### Supplied information
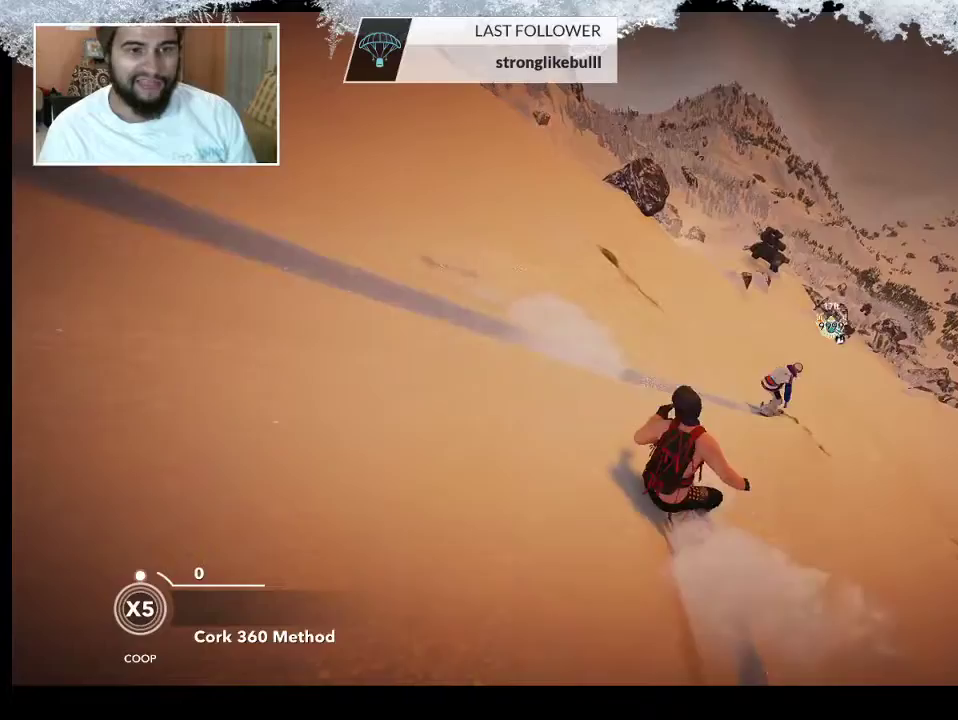
{"buttons": [], "left_stick": "center", "right_stick": "center", "events": [[300, "left_stick", "center"]]}
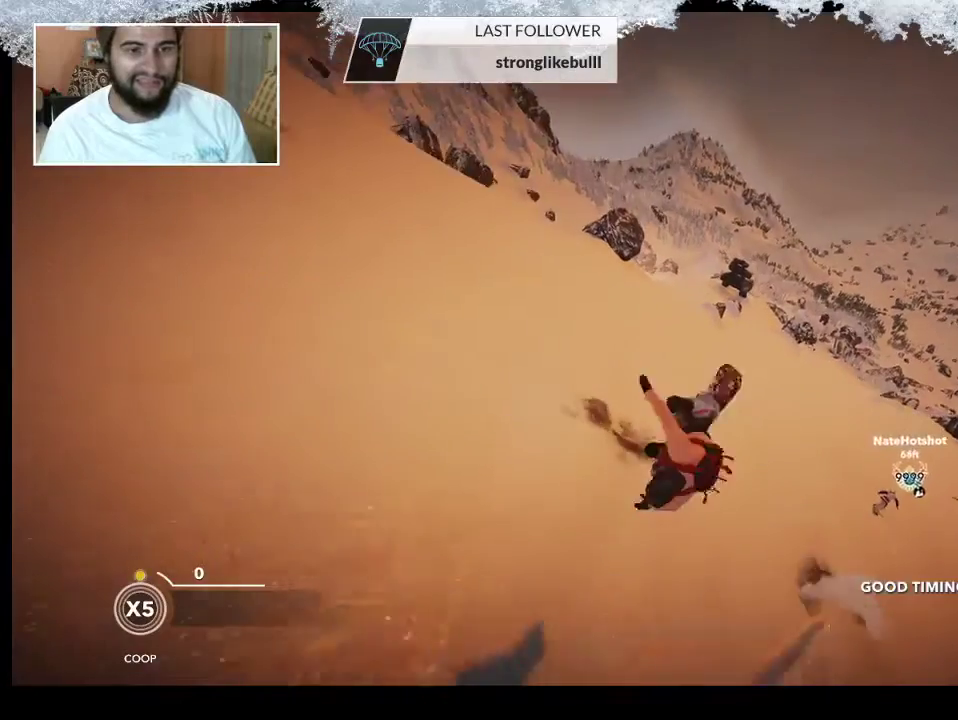
{"buttons": [], "left_stick": "center", "right_stick": "center", "events": [[300, "START", "down"], [433, "START", "up"]]}
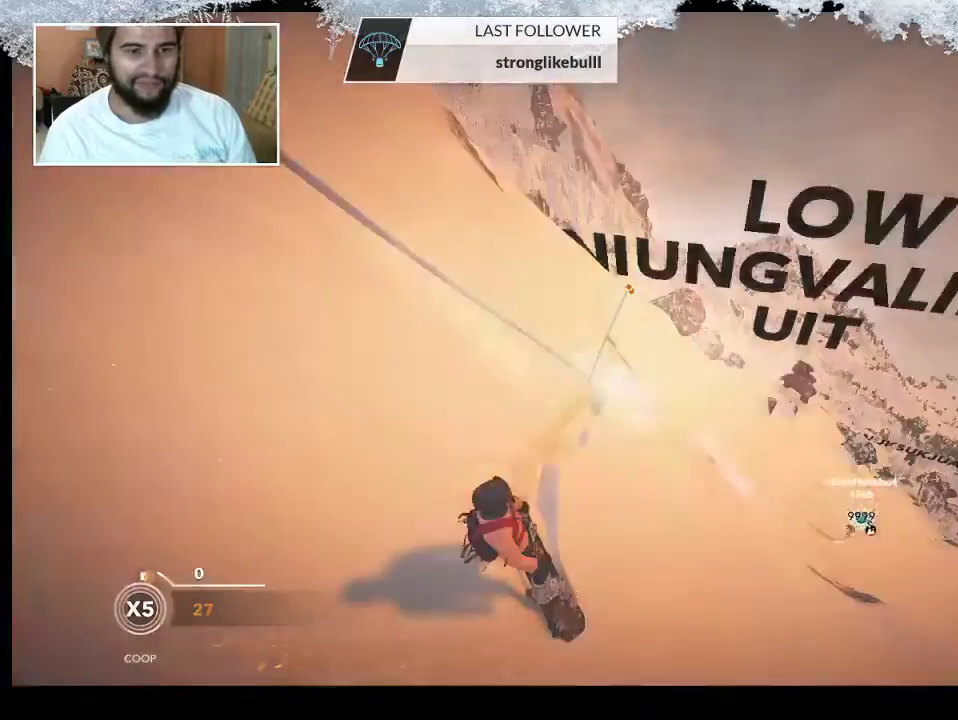
{"buttons": [], "left_stick": "center", "right_stick": "center", "events": []}
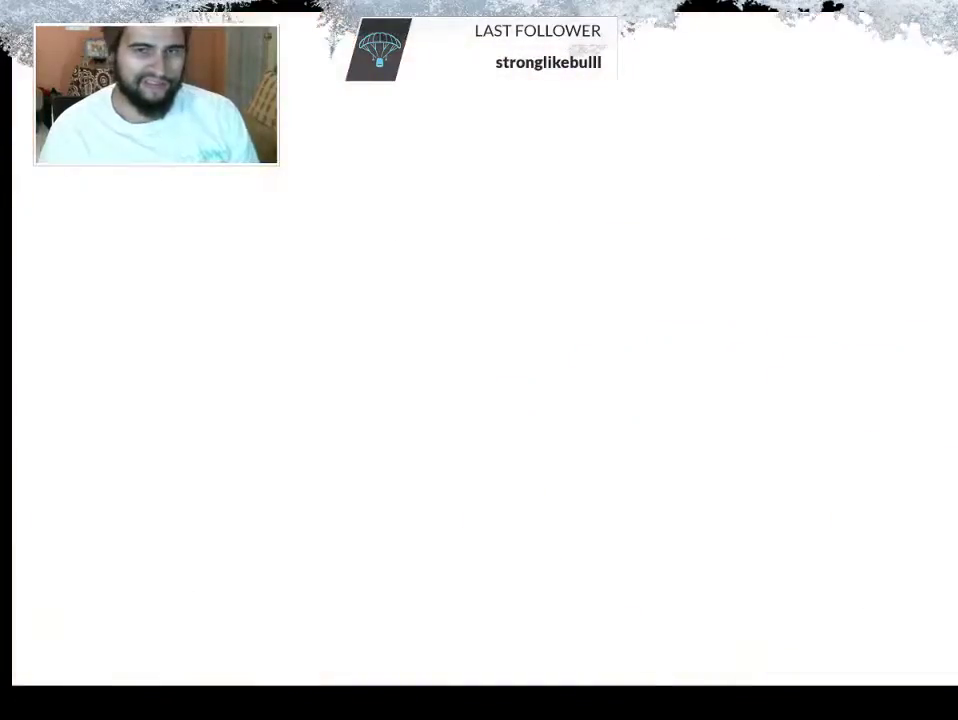
{"buttons": [], "left_stick": "center", "right_stick": "center", "events": []}
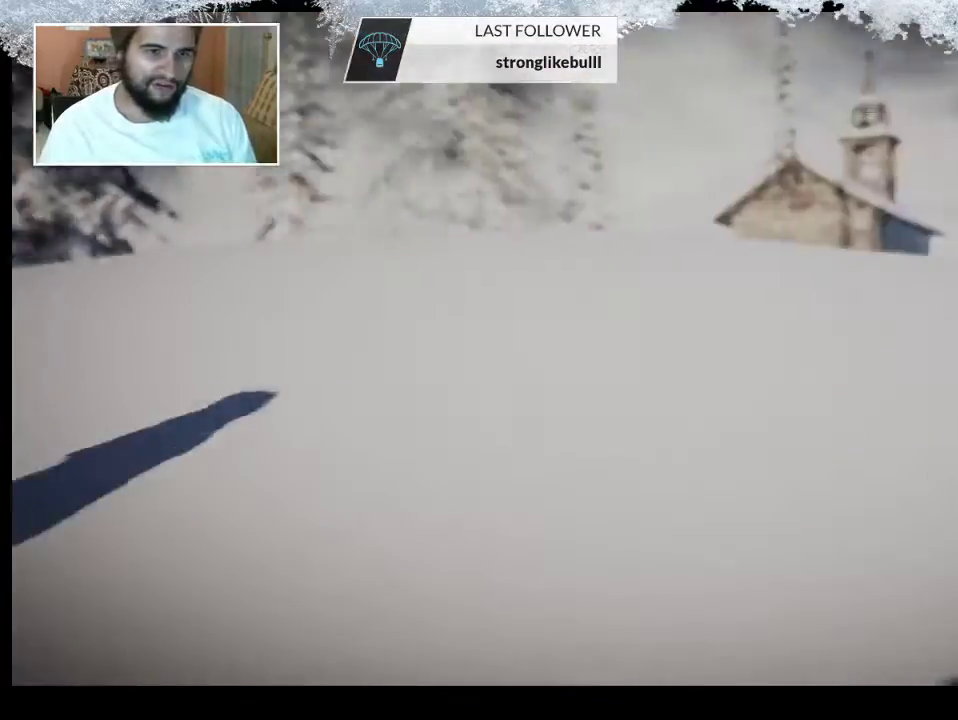
{"buttons": [], "left_stick": "center", "right_stick": "center", "events": []}
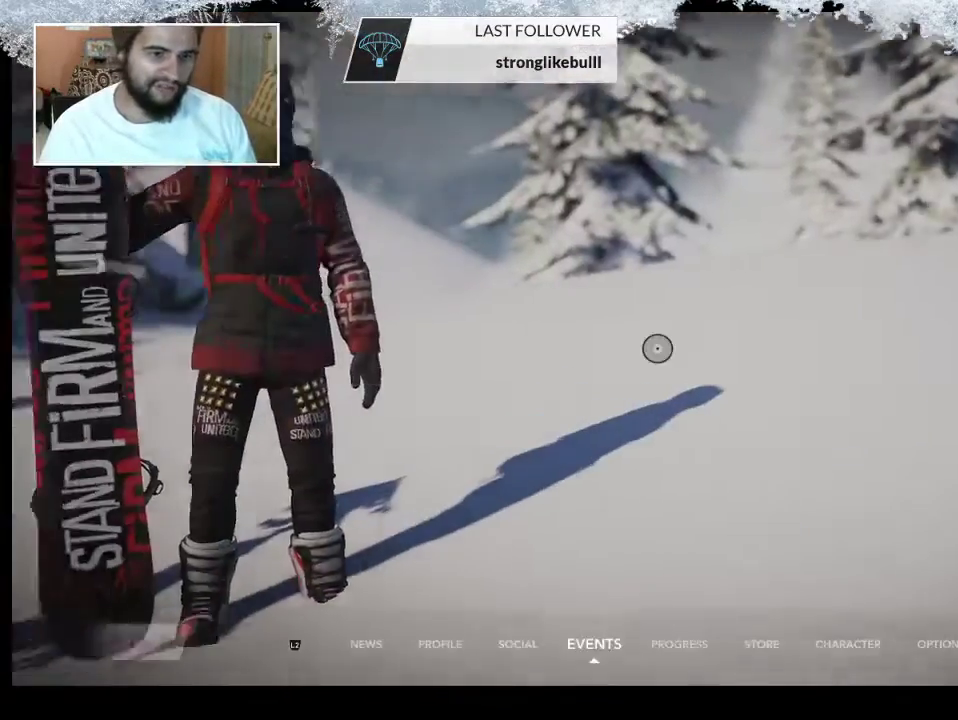
{"buttons": [], "left_stick": "center", "right_stick": "center", "events": []}
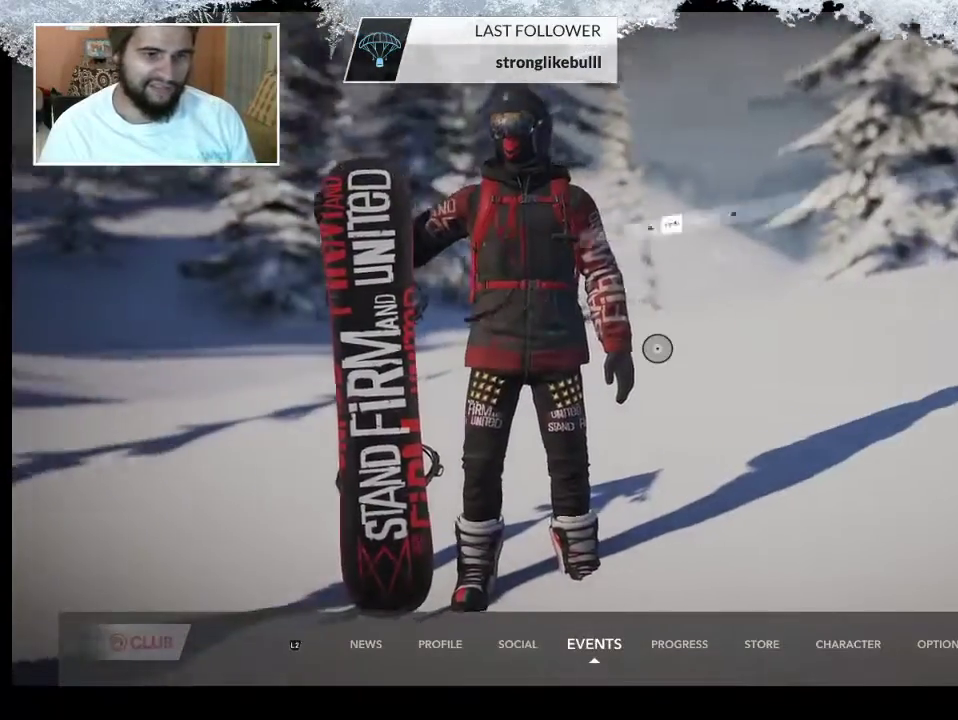
{"buttons": [], "left_stick": "center", "right_stick": "center", "events": []}
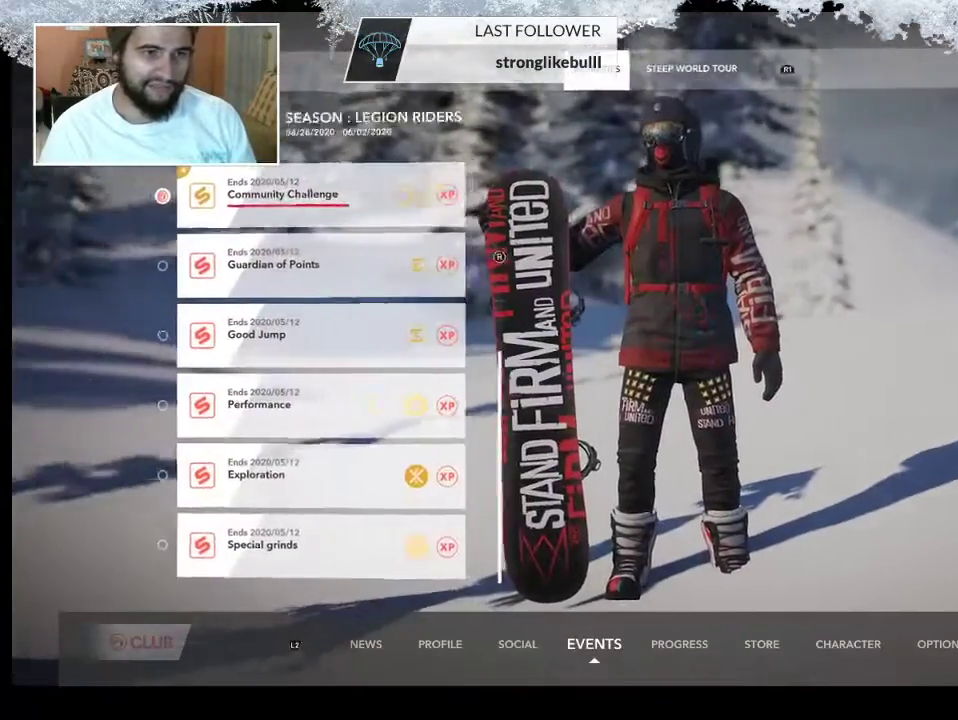
{"buttons": [], "left_stick": "up", "right_stick": "center", "events": [[67, "left_stick", "up"]]}
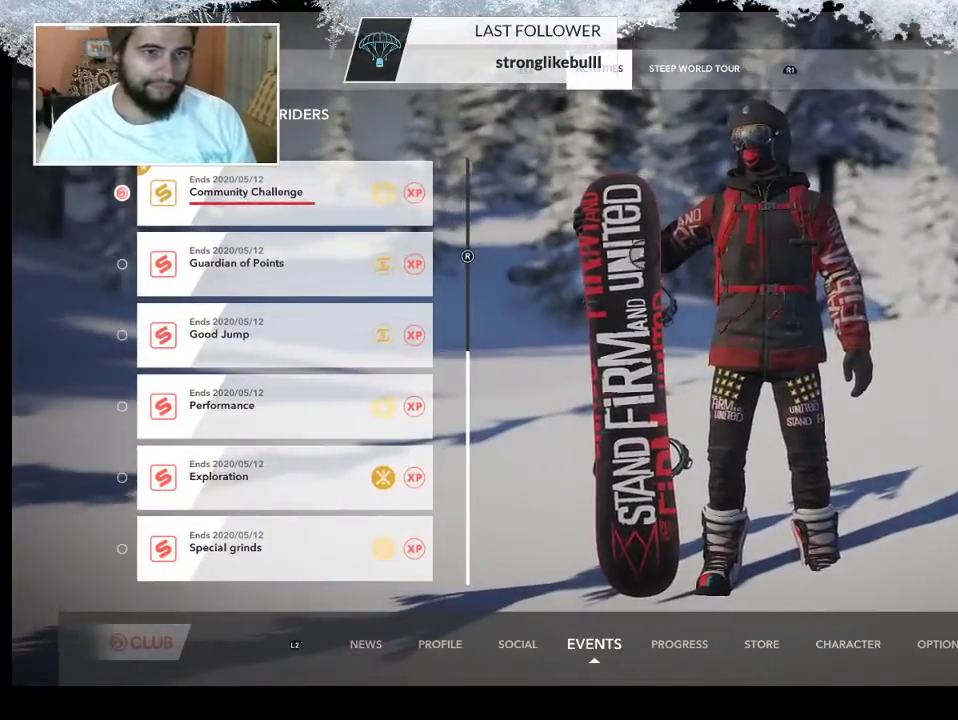
{"buttons": [], "left_stick": "down", "right_stick": "center", "events": [[67, "left_stick", "right"], [133, "left_stick", "down-right"], [400, "left_stick", "down"]]}
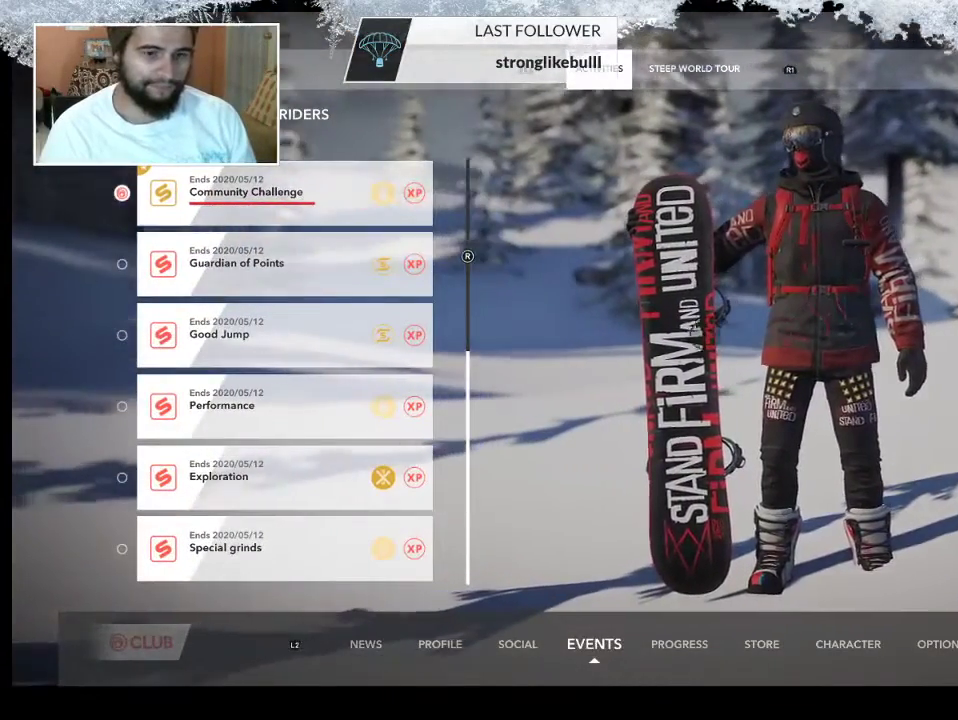
{"buttons": [], "left_stick": "up-left", "right_stick": "center", "events": [[67, "left_stick", "center"], [167, "R2", "down"], [167, "left_stick", "right"], [300, "R2", "up"], [300, "left_stick", "up-right"], [400, "left_stick", "up-left"]]}
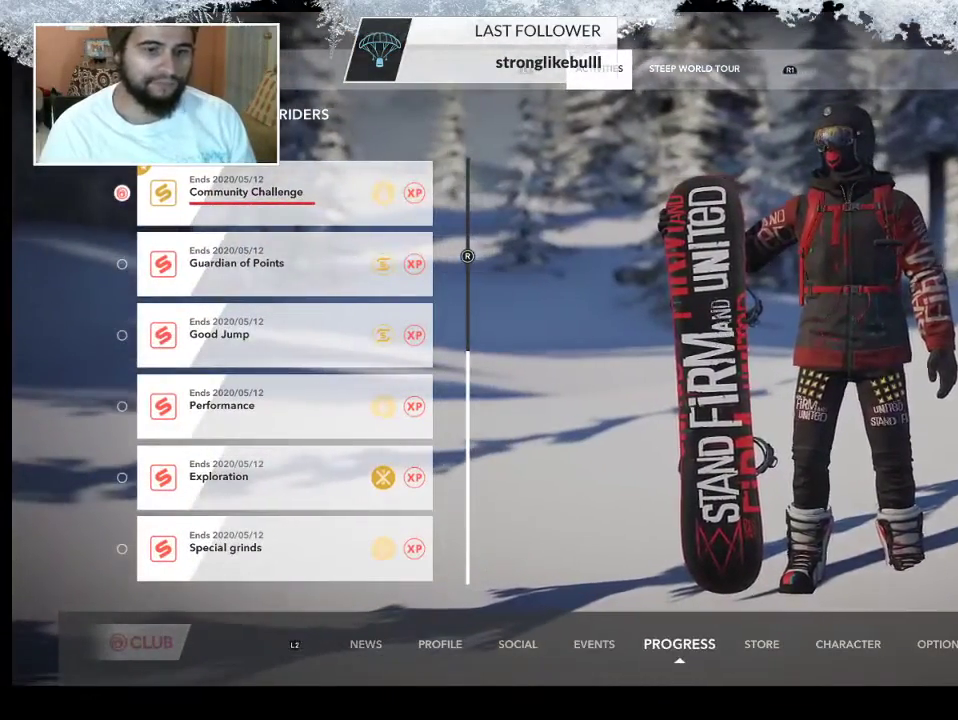
{"buttons": [], "left_stick": "up-left", "right_stick": "center", "events": []}
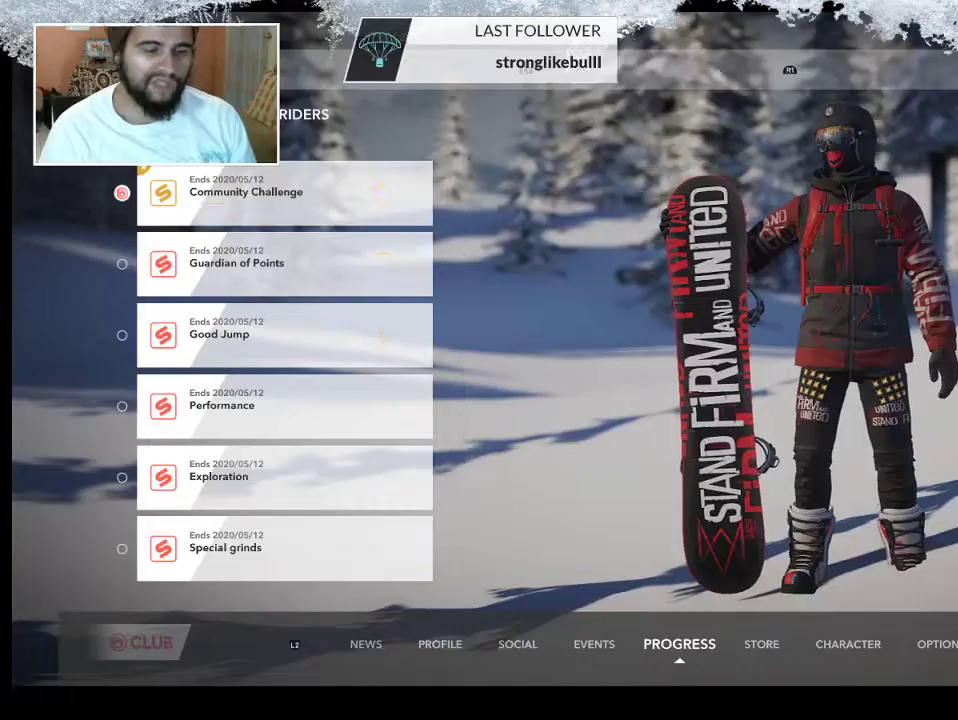
{"buttons": [], "left_stick": "left", "right_stick": "center", "events": [[133, "left_stick", "left"]]}
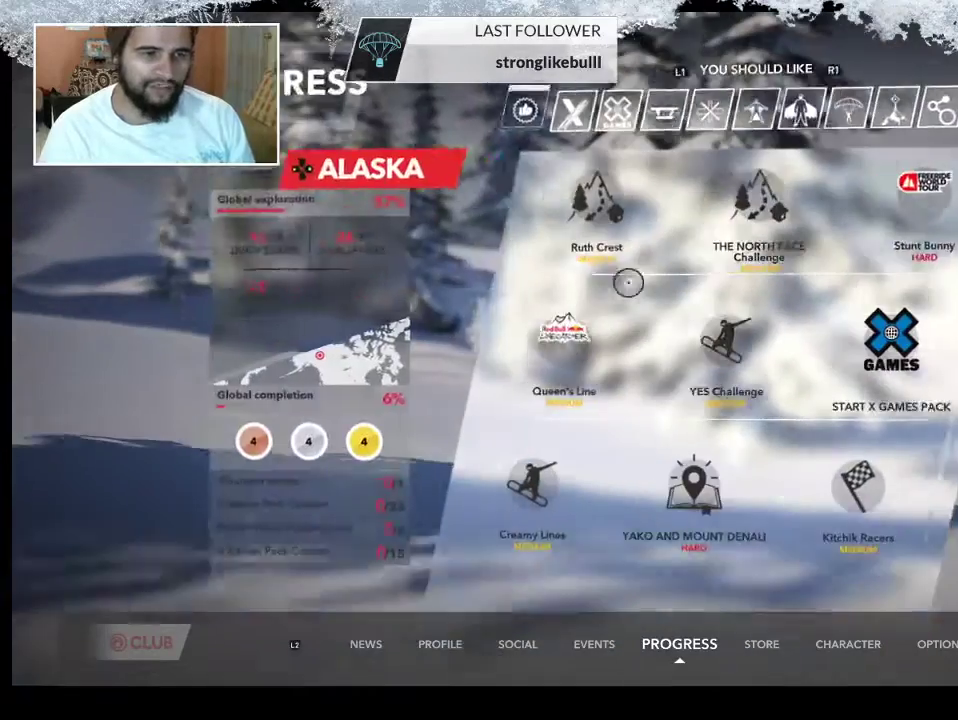
{"buttons": [], "left_stick": "left", "right_stick": "center", "events": []}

### Work required
Count the lines in the records that include the word "down". Report the total alone.

### Solution for this problem
3